- **TASK REQUIREMENTS**
Please copy word for word the part of the lipodystrophy image study text between "A deep learning" and "a i5-4210u processor.", inclusive.

A deep learning approach model was presented as a detailed experiment with evaluation steps undertaken to test the effectiveness. These experiments were based on CGL patient’s photography database. To build and train the convolutional neural network model, it was used Python 3 and some libraries to help, such as Numpy v1.17.4 and Tensorflow v1.15. All experiments were run on a standard PC without a GPU card and a i5-4210u processor.
This study was performed in accordance with the Declaration of Helsinki and was approved by the University Hospital Walter Cantídio Ethics Committee, Fortaleza, Ceara, Brazil (nº 5.364.464). All the patients and their families gave formal consent to participate in the study by signing the free informed consent form prior to their inclusion.
The dataset consists of two main categories (training and testing) and three subcategories containing photos of patients with CGL, individuals with malnutrition and eutrophic individuals with athletic build. A total of 337 images of individuals of different ages, children and adults were carefully chosen from internet open access database and photographic records of stored images of medical records of a reference center for inherited lipodystrophies. In the search for photographic records published on open access platforms, a literature review was carried out. The searches were carried out in the Lilacs, PubMed and Scielo databases. Descriptors and their combinations in Portuguese and English were used with Boolean operators: “Congenital Generalized Lipodystrophy” OR "Berardinelli-Seip Syndrome" AND “physiopathological mechanisms” OR “phonotype” OR “clinical characteristics”; “Malnutrition” AND “physiopathological mechanisms” OR “phonotype” OR “clinical characteristics”.
There was no standardization for the acquisition or selection of photographic images of the patients. The clinical history of the 22 patients followed up at the outpatient referral clinic, whose images were included in the analysis, was assessed through medical records.
Several data augmentation methods were employed to artificially increase the size and quality of the dataset. This process helps in solving overfitting problems and enhances the model’s generalization ability during training.
In order to carry out the data augmentation process, geometric transformation techniques were used. Some images were rotated and zoomed using angles arbitrarily chosen by the author. In total, 8 processes were chosen, 6 of which consisted of rotating 45, 90, 180º, -90, -50 or -45 degrees. And the other 2 consist of zooming the image and rotating 18º or 114º. At the end of the process, a database was obtained with a total of 896 images.

- **STORED DATA**
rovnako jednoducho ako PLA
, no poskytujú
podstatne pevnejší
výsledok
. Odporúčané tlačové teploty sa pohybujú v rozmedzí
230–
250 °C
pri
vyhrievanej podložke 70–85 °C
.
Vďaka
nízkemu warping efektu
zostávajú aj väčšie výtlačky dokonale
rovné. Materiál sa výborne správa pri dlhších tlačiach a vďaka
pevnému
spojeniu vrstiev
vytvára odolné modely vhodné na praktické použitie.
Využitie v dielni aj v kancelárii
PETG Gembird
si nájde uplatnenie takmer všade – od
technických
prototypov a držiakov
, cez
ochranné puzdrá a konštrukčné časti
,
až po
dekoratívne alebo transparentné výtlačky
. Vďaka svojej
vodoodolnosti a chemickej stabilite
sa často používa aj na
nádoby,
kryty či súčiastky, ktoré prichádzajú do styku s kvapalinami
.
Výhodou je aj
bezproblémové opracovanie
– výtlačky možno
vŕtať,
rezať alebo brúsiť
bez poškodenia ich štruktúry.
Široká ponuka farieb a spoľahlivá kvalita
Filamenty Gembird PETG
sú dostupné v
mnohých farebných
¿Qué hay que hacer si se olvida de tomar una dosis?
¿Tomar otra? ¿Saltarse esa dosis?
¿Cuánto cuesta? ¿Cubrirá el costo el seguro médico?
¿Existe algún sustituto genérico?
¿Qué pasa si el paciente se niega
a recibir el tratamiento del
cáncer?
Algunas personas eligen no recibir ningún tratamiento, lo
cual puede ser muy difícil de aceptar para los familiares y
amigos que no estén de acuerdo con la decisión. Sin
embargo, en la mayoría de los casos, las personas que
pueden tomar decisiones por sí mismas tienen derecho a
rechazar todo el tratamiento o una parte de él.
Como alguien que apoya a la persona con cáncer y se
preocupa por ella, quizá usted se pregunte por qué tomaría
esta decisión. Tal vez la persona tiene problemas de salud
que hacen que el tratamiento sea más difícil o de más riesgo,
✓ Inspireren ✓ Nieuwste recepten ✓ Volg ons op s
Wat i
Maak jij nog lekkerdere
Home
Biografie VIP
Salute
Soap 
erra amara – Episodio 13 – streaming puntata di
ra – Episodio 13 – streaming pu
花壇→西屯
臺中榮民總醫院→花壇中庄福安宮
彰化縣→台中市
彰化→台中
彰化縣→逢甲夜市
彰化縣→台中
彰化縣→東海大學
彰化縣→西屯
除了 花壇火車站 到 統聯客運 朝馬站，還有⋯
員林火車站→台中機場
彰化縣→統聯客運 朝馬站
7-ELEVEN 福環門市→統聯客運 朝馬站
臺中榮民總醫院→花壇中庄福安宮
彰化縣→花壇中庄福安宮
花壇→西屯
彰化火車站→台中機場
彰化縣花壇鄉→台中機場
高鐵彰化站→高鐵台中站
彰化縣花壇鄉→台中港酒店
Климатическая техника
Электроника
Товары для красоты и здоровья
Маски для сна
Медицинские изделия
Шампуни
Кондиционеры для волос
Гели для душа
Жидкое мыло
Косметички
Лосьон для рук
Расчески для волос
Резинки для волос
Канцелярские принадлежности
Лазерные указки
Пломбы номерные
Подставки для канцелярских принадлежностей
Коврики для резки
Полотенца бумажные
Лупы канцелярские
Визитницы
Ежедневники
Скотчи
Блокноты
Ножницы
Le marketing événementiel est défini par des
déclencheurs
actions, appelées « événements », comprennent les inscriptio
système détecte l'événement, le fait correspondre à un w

- **TASK OUTPUT**
A deep learning approach model was presented as a detailed experiment with evaluation steps undertaken to test the effectiveness. These experiments were based on CGL patient’s photography database. To build and train the convolutional neural network model, it was used Python 3 and some libraries to help, such as Numpy v1.17.4 and Tensorflow v1.15. All experiments were run on a standard PC without a GPU card and a i5-4210u processor.